Spouse: Mark Hendrix

Children, age, school: Zoey Hendrix, 4, Leet Center

Current job: Senior Graphic Designer

Degrees: Bachelor of Arts in Journalism with a minor in broadcasting from Northwest Missouri State University

Other relatable boards or positions: Wesley Foundation Board, president; Alpha Sigma Alpha, head adviser; Maryville Public Arts Committee, secretary; Downtown Maryville; promotions committee, Ally Affinity Group, president

Q: What made you want to run for City Council? 

A: I wanted to help bridge the gap between campus and community.
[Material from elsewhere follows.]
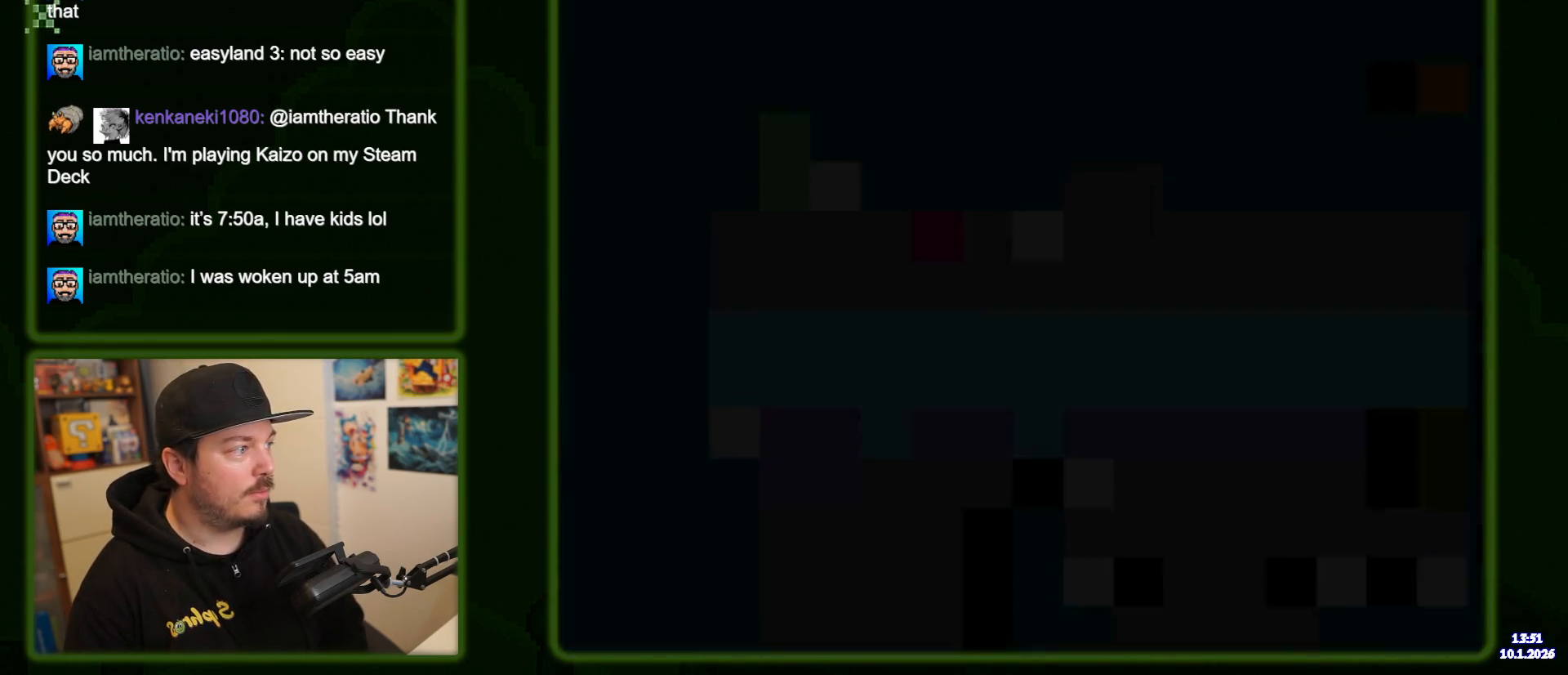
{"buttons": ["B", "Y"], "events": []}
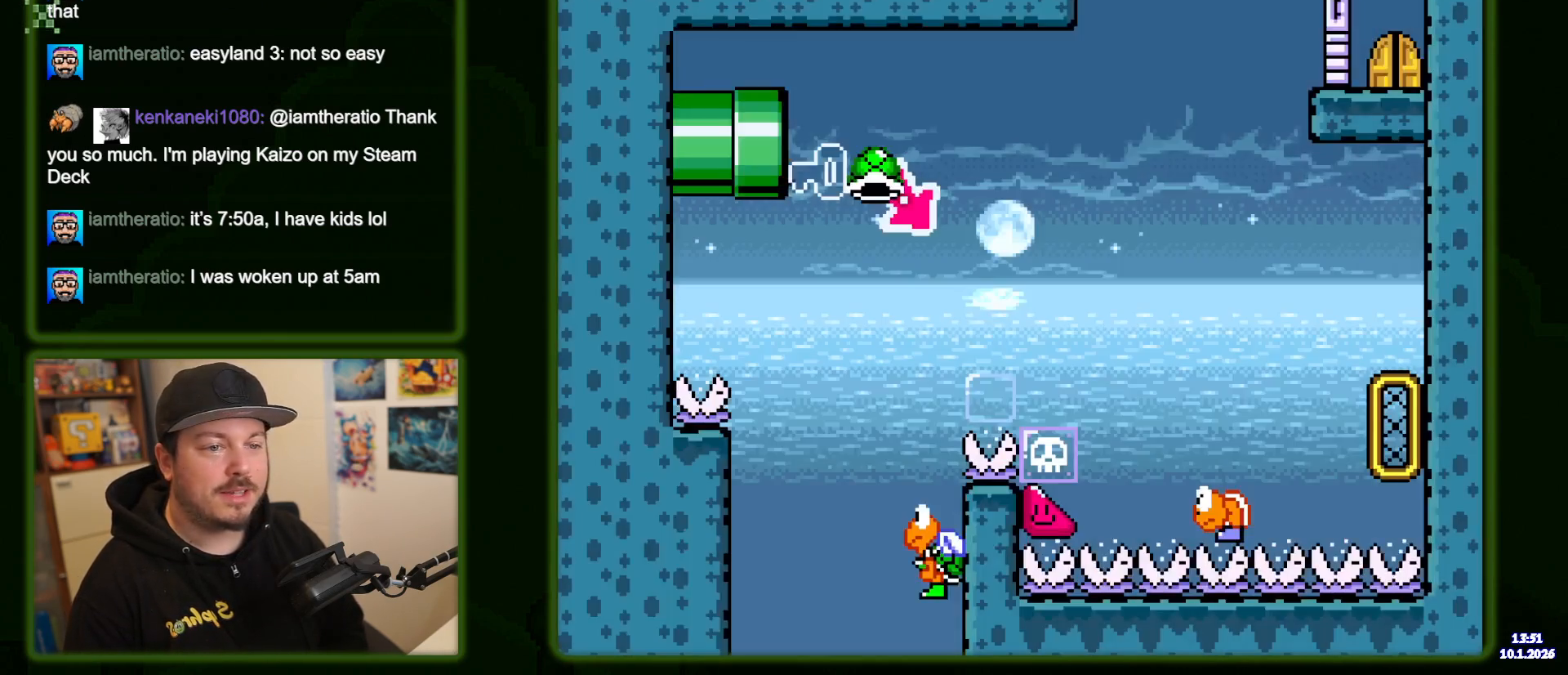
{"buttons": ["B", "Y"], "events": []}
I want to improve race relations for our city and be a sounding board and ally for small business.

Q: If elected, what would be your top priority? 

A: My top priority would be helping promote Maryville and our small businesses. I would like to hire a city communications director who focuses on promoting Maryville tourism, and businesses on social media. Our businesses had a rough year and they should receive a hand up. The city would benefit from tax dollars spent from out-of-town visitors. I also think this position could help host listening sessions when the city has up-and-coming projects and serve as a resource for people who don’t feel the city is listening to them.

Q: Based on the information currently available to you, when would you recommend the City Council re-evaluate the city’s mask ordinance, and what factors would you take into account while forming your opinion? (Note: This question was asked before the City Council rescinded the mandate on Monday.)

A: I think now it’s time to evaluate the mask mandate and bring it down to a recommendation because the cases are so low. I personally will wear a mask when necessary but will not force my friends and neighbors to wear one when it is not their preference. The Nodaway County Health Department has said that they anticipate 40 percent of the county will vaccinate, which will not allow us to reach herd immunity. They also don’t recommend a mask mandate for Maryville. It’s time to work toward normal.

Q: Do you support the construction of a new water treatment plant, which city officials have estimated could cost between $26-32 million, in order to address the ongoing taste and odor issues present in the city’s drinking water?

A: The new GAC adsorber will hopefully tide the city over to address taste and odor issues while they work toward building a new water treatment plant, which I am in favor of. The plant wasn’t originally designed for a lake water treatment plant, and the technology inside the existing plant are old and not functioning as it should. We will definitely have to look for ways to fund this issue, working with area partners, working with the state, there are a lot of stakeholders involved to make this project successful.

Q: What else do you think voters should know about you?

A: I’m the right candidate for the job because I can stand in the gap where we have issues in this town and help diffuse the tension. Listening to people is my superpower. I value people and their opinions, even if we don’t agree. We have to get back to talking to one another face-to-face and finding a compromise. Maryville is a unique and wonderful place to live, and our lives can be enhanced if we start looking at each other like teammates.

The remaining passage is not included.